Faye almost shot him right then and there, but something in his voice, in the way his eyes became so much older and sharper and deeper as he stared at her, that even his using a name she had never even heard off was not enough to offset the shiver of fear that ran up her spine in that moment as his eyes seemed to convey the kind of power no human could possibly posses.

Just what was this Harry Dresden?

“You know, calling out another woman’s name on the first date is about as bad an impression as you can make.” Her voice sounded shaky, even to herself.

“True, but then again, only if she knows her own name.” Then, very slowly and deliberately he lifted his hand and moved it towards his coat. Terror, real honest terror of the sort she had only ever felt in the presence of monsters like Vicious, made her pupils dilate and her heart explode into a frantic pounding beat, and just like that she knew that whatever was in his coat, she did not want to see it. “Hey!” she snapped, sweaty palms wrapped tightly around the familiar ridges of her Glock’s handle, “Hands flat!”

Why did she sound so terrified?

When Dresden looked back at her this time, the sadness and guilt on his face was not hidden, nor did it vanish as his sight lingered on a spot between her eyes. Suddenly he looked very, very old, even as he ignored the gun leveled square at his forehead. Faye was amazed the Glock wasn’t trembling, the rest of her certainly was.

“Sorry, but I’ve never been good at taking orders,” he admitted with more than a hint of genuine sorrow. “And this is something you need to see. That especially you need to see. Especially after what we did to you.”

“I said hands on the table you bastard! Either you put them there now and start making sense, or I’m going to take the cut to my pay from having to lug your oversized corpse in myself!”

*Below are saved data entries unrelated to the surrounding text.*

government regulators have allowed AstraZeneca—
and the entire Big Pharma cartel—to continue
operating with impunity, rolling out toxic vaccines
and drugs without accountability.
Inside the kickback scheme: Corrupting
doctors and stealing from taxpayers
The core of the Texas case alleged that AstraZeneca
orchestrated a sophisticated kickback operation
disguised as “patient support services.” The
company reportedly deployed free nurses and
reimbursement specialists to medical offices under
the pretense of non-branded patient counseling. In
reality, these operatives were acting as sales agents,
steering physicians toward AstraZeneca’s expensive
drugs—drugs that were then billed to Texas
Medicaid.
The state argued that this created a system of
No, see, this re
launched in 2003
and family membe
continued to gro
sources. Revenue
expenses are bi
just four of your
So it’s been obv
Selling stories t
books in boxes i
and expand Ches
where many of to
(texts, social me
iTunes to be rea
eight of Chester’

There was genuine fury in her voice now, the sort earned through a life were crying was a luxury you couldn’t afford. Chairs scrapped as practically everyone in the bar either made for the door or darted for what cover they could find, Faye’s rage, and her gun, driving them from their frozen shock. Everyone, save the man the gun was pointed at. He just looked at her like somehow just doing it broke his heart, and then the fingers of his free hand gave a little wiggle, and her gun was flying across the room to smack up against the wooded wall with a dull thud.

Shock at the impossibility of what he’d done froze Faye for just a second, and then her hand was around Dresden’s beer bottle, warm liquid pouring over her hand as she raised it to bring it down on his head.

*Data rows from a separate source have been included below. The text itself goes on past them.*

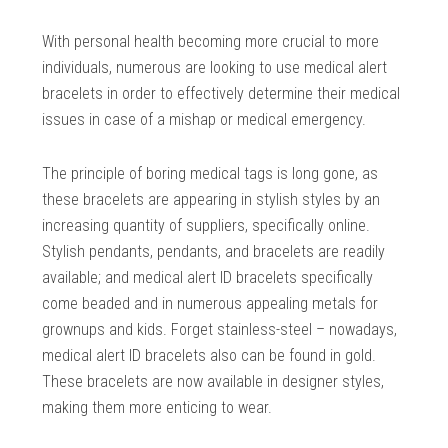
With personal health becoming more crucial to more
individuals, numerous are looking to use medical alert
bracelets in order to effectively determine their medical
issues in case of a mishap or medical emergency.
The principle of boring medical tags is long gone, as
these bracelets are appearing in stylish styles by an
increasing quantity of suppliers, specifically online.
Stylish pendants, pendants, and bracelets are readily
available; and medical alert ID bracelets specifically
come beaded and in numerous appealing metals for
grownups and kids. Forget stainless-steel – nowadays,
medical alert ID bracelets also can be found in gold.
These bracelets are now available in designer styles,
making them more enticing to wear.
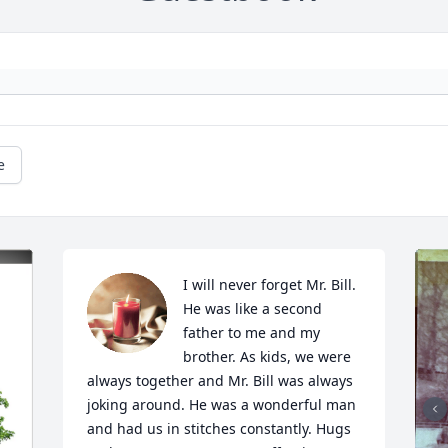
e
I will never forget Mr. Bill. 
He was like a second 
father to me and my 
brother. As kids, we were 
always together and Mr. Bill was always 
joking around. He was a wonderful man 
and had us in stitches constantly. Hugs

Instead of trying to block her attack, though, he simply finished pulling out whatever it was in his jacket, and dropped it on the table. Just the sight of it was enough to freeze her in place as if he’d grabbed her. Probably better than if he’d grabbed her, she was a lot stronger than she looked.

She wasn’t thinking about that now, however, nor about anything else other than the ragged and crumbling envelope her bounty had just placed before her, or rather, to the name written across its wrinkled surface in a neat, flowing handwriting. A name she could never remember having heard even once, and yet that she somehow knew as instinctively as she knew her own.

Written on the worn yellow paper, were the words, ’To: Faye Yong. From: Mother and Papa’.

“Faye, please,” She could barely hear the voice talking to her, hardly notice the actual honestly pleading in its tone, and yet even as it spoke she found herself doing what it asked. “Just read the letter. Then you can ask whatever you want, go get your gun and shoot me, or take me to the highest bidder. But first, read the letter.”

The best part about waking up in the wrong century, was that there wasn’t anyone who could pretend to understand you. Right up until you found someone who didn’t have to pretend.

Because once you did, you couldn’t pretend not to care.